The first improvement I was able to see was that the loading screens were much smoother. On my laptop, they’d take ~10-30 seconds before the headset tracking would kick in. During that time, the screen would flicker to gray and not update when I moved my head. Very nausea inducing! On the desktop, that period was about 1 to 2 seconds. And the loading times overall we’re much lower.

The second improvement was that I was able to increase the graphics quality settings in game and not suffer much, if at all.

The last improvement I made, and was by far the most noticeable overall, was upping the HMD’s frame rate from 90 fps to 144 fps. This made the games much “smoother”, even if there were the occasional reprojected frames. This was especially noticeable in Beat Saber.

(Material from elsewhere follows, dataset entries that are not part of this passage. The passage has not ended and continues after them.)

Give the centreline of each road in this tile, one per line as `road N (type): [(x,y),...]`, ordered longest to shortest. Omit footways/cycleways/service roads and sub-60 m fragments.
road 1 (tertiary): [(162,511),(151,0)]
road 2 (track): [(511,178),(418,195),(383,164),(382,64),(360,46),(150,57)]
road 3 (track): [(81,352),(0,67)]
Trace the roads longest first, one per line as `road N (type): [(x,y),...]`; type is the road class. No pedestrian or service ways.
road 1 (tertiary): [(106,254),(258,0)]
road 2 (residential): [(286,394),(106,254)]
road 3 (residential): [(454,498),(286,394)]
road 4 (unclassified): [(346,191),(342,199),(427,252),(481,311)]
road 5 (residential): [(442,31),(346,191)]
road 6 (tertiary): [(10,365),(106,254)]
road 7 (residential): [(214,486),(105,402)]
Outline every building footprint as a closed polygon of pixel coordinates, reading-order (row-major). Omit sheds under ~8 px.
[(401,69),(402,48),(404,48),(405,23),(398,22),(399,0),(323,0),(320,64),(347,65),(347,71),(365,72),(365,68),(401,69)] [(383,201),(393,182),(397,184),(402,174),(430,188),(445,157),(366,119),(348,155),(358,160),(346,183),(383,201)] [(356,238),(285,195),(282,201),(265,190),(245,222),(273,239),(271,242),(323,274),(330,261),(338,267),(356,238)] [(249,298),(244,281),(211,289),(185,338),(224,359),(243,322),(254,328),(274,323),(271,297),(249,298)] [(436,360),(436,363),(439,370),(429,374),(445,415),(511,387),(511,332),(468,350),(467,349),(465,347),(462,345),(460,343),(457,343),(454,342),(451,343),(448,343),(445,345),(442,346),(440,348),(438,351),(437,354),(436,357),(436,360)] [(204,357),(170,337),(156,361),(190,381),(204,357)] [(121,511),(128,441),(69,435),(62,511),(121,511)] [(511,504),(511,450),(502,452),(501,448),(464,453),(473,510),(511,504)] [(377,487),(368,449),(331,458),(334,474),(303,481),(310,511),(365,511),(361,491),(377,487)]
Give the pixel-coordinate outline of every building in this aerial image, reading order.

I’ve heard on Reddit that it’s possible to force the VR system into an every-other mode: the headset would run at 144 fps, but the game would be rendering at 72 fps, and every other frame is reprojected. Supposedly this is supposed to make it smoother (since the game has more time to render each frame) and the “interruption” of the reprojection is more consistent so it’s easier to ignore. I’ve not needed to do that yet, but it’s in my back pocket if I ever want to push things further.

Conclusion

We probably went overkill with the specs on this desktop, but we are planning on keeping it and not having to upgrade it for quite a long time. I’m also very happy with the VR performance on the RTX 3070 (specifically for Half-Life: Alyx and Beat Saber).